### Your task
Please tally the lines of the listing that follows where the word "Kamis" appears, and reply with the number only.

### Supplied data
========================
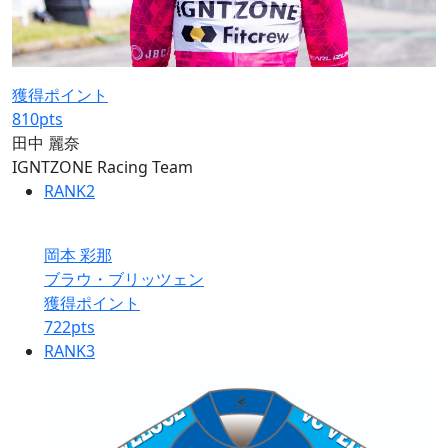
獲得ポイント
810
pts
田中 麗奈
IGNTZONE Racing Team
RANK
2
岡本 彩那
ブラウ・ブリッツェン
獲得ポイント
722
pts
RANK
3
========================
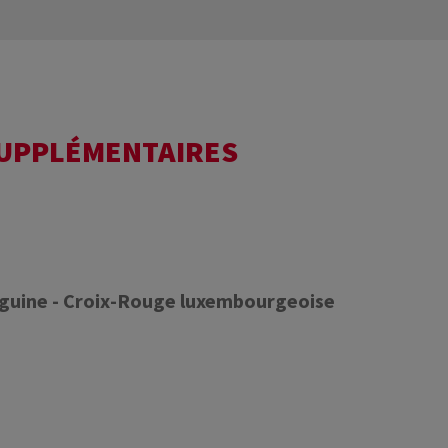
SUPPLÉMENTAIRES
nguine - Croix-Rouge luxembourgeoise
========================
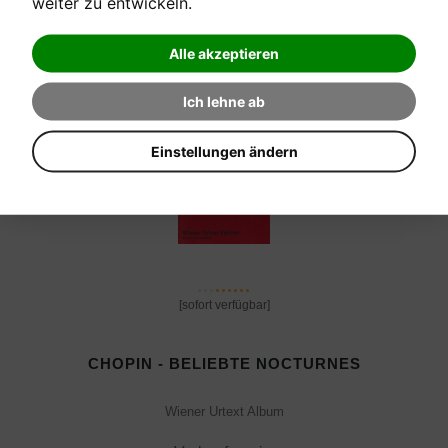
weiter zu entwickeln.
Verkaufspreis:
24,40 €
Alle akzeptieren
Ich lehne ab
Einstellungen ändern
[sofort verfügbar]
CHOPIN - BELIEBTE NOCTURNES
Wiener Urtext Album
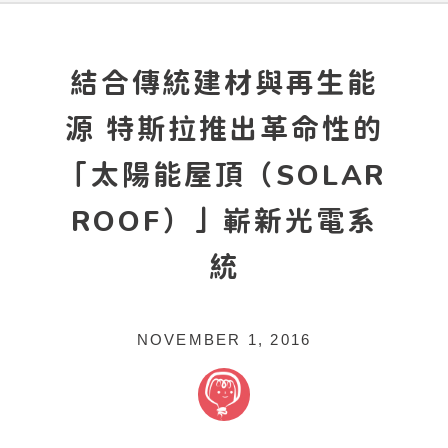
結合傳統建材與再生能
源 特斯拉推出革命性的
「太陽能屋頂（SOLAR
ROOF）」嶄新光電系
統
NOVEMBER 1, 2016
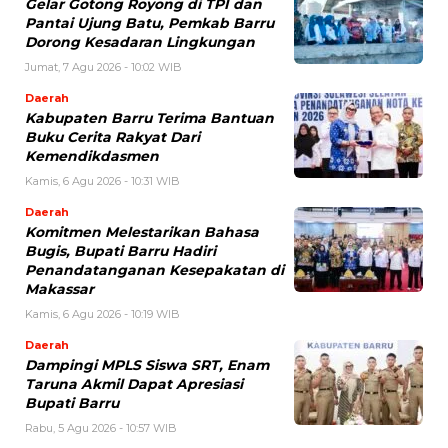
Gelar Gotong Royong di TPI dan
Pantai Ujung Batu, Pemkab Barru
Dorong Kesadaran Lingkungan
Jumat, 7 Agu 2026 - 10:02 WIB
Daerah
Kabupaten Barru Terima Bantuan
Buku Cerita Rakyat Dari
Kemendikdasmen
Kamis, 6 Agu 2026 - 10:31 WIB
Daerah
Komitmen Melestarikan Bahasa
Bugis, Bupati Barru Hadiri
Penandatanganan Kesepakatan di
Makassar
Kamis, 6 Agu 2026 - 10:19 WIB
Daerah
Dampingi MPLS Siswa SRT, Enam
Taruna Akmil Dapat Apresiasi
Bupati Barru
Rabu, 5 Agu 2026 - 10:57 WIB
========================
### Result of this exercise
2